Le gouvernement est particulièrement préoccupé par les dernières manifestations, les qualifiant de coup organisé par la Russie. Des dizaines de personnes ont été arrêtées pour avoir organisé des manifestations contre la mine, ainsi que pour avoir reçu des menaces de mort anonymes. Certains journalistes couvrant les manifestations ont été vilipendés par des politiciens.

Cela est probablement dû à la nature bipartisane d’une cause qui peut unir même la base conservatrice pro-russe normale du gouvernement avec les libéraux de Belgrade. Un gouvernement longtemps habitué à renforcer son soutien par une rhétorique nationaliste pourrait voir son soutien diminuer face à des manifestants en colère contre la vente perçue des ressources serbes au profit des élites européennes et régionales. De nombreux manifestants portent des pancartes disant « Rio Tinto, quitte la Drina » — une référence à une chanson et un film commémorant la défaite inattendue de la Serbie contre l’Autriche-Hongrie lors de la Première Guerre mondiale, dans la première victoire des puissances alliées. C’est un rappel du potentiel d’opposition nationaliste au projet de lithium.

Mais la plupart des habitants s’accordent fatalement à dire que la mine est un fait accompli. « Allemagne, Bruxelles : ce sont des forces puissantes. Vučić ne fait que continuer ce qu’ils ont mis en mouvement », dit Darko. Bojana est d’accord, qualifiant la décision de rouvrir la mine d’imposition de « force majeure » qui ne peut être résistée par les politiciens nationaux ou les manifestations régionales.

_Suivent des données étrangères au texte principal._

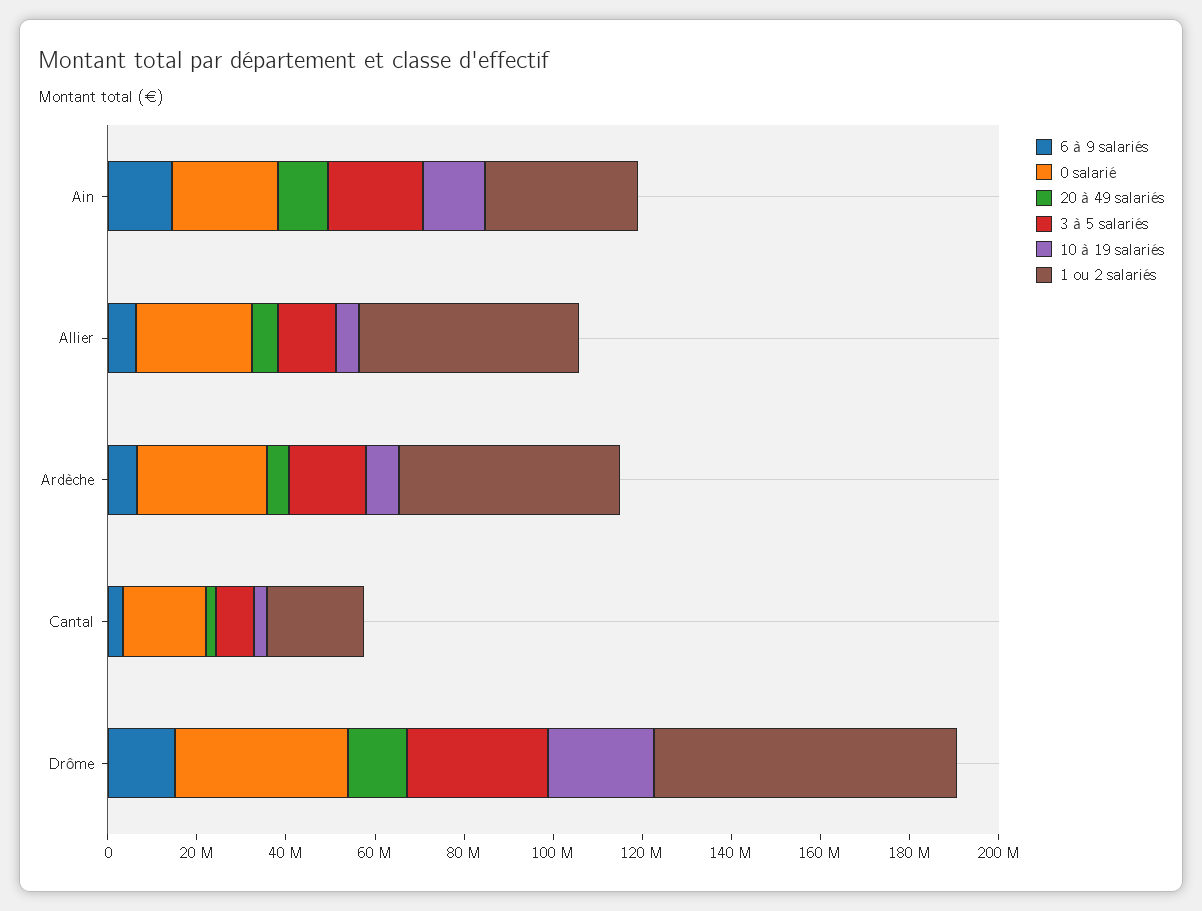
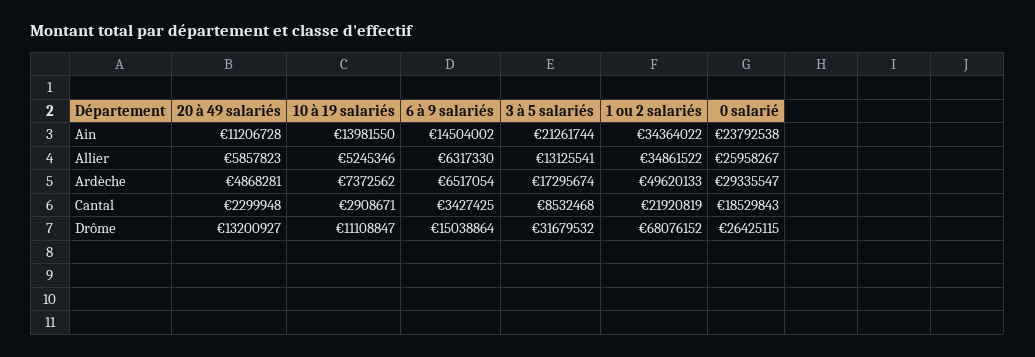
1 ou 2 salariés, Allier: 50000000 -> 34861522
0 salarié, Drôme: 40000000 -> 26425115
10 à 19 salariés, Drôme: 25000000 -> 11108847

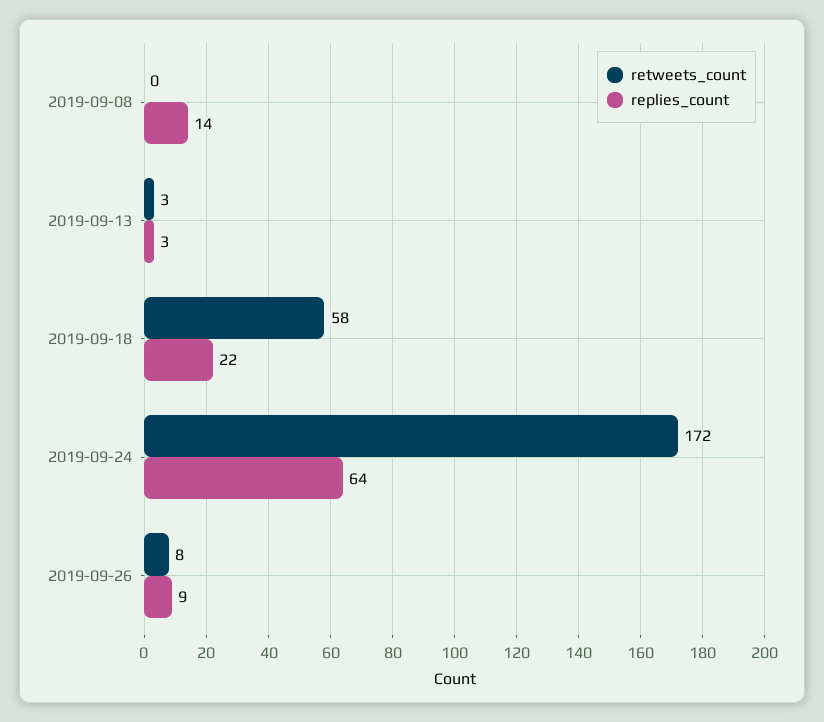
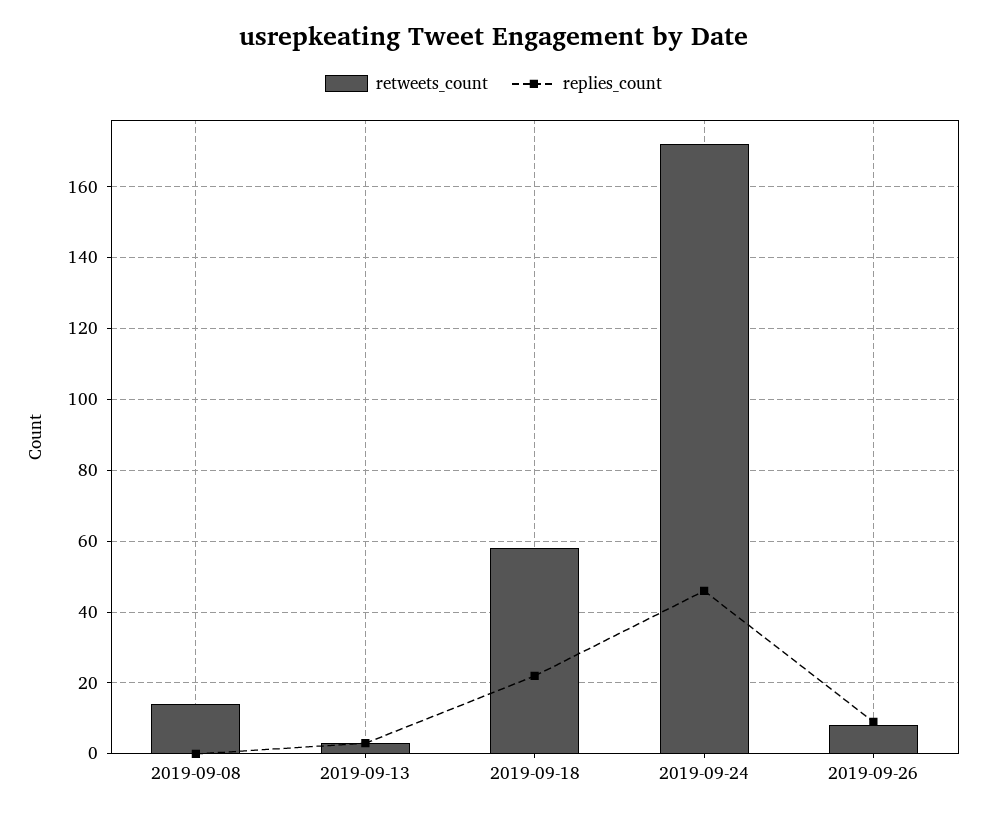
retweets_count, 2019-09-08: 0 -> 15
replies_count, 2019-09-08: 14 -> 0
replies_count, 2019-09-24: 64 -> 45

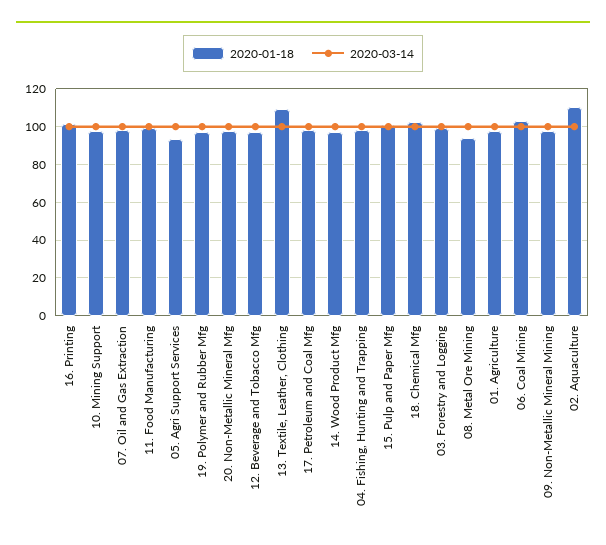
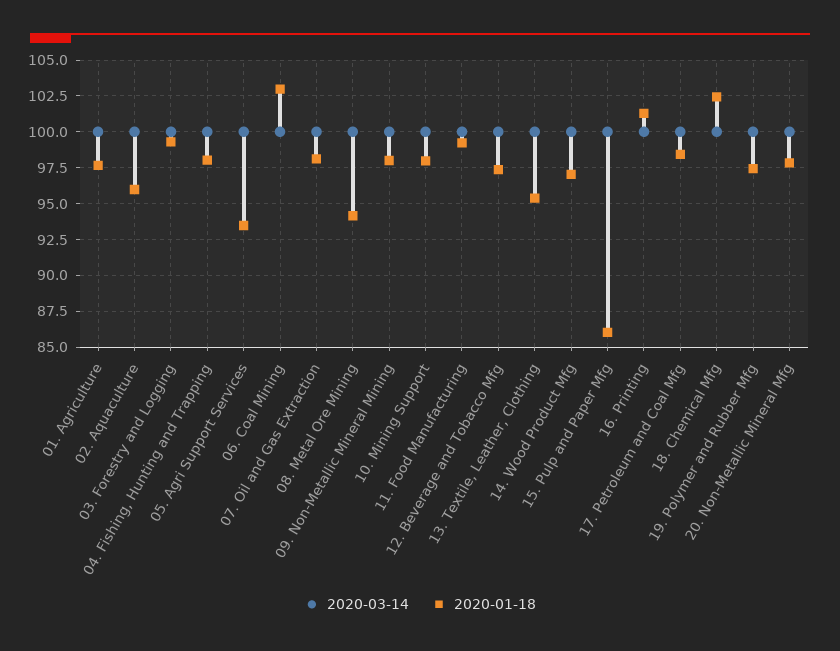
2020-01-18, 13. Textile, Leather, Clothing: 110 -> 95.5
2020-01-18, 15. Pulp and Paper Mfg: 100 -> 86
2020-01-18, 02. Aquaculture: 110 -> 96

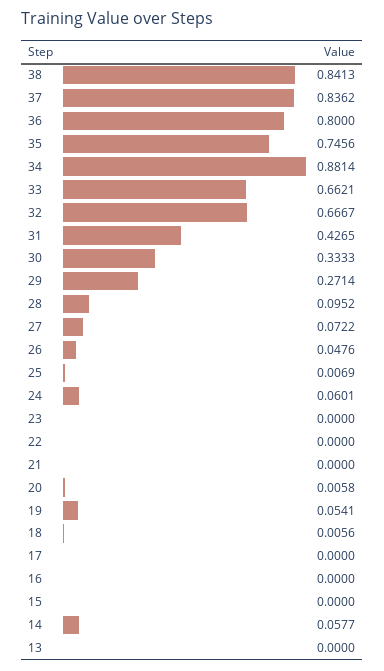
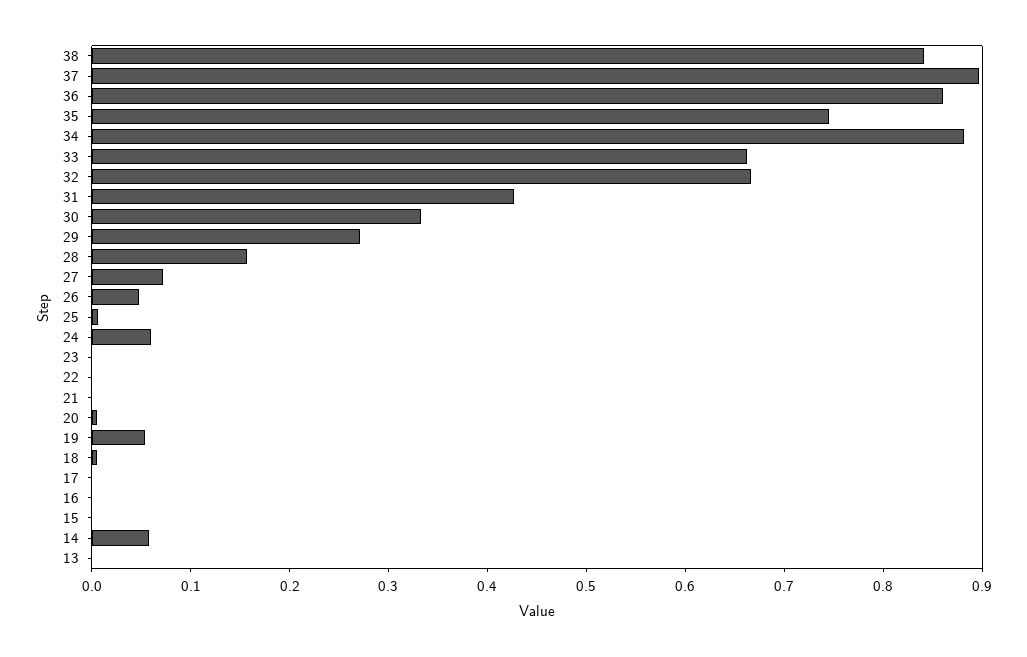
37: 0.8362 -> 0.9
36: 0.8 -> 0.86
28: 0.0952 -> 0.16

Au contraire, les Balkans occidentaux resteront ce que Milan appelle la « porte arrière » de l’Europe, un dépotoir pour l’industrie toxique que l’Allemagne, Bruxelles et d’autres puissances peuvent charger de leurs besoins en échange de concessions bon marché. Une mine gérée par des Chinois dans l’est de la Serbie déplace déjà des villages et déforeste des collines pour alimenter un besoin croissant en cuivre, également vital dans la technologie verte : dans le voisinage de la Bosnie, la découverte de minerai de lithium en 2023 semble prête à alimenter une course similaire aux profits. Alors que les politiciens de l’UE vantent leurs références écologiques impeccables, ce coin à moitié oublié de l’Europe semble prêt à en payer le prix.


Matt Broomfield is a freelance journalist and co-founder of the Rojava Information Center, the leading independent English-language news source in north and east Syria.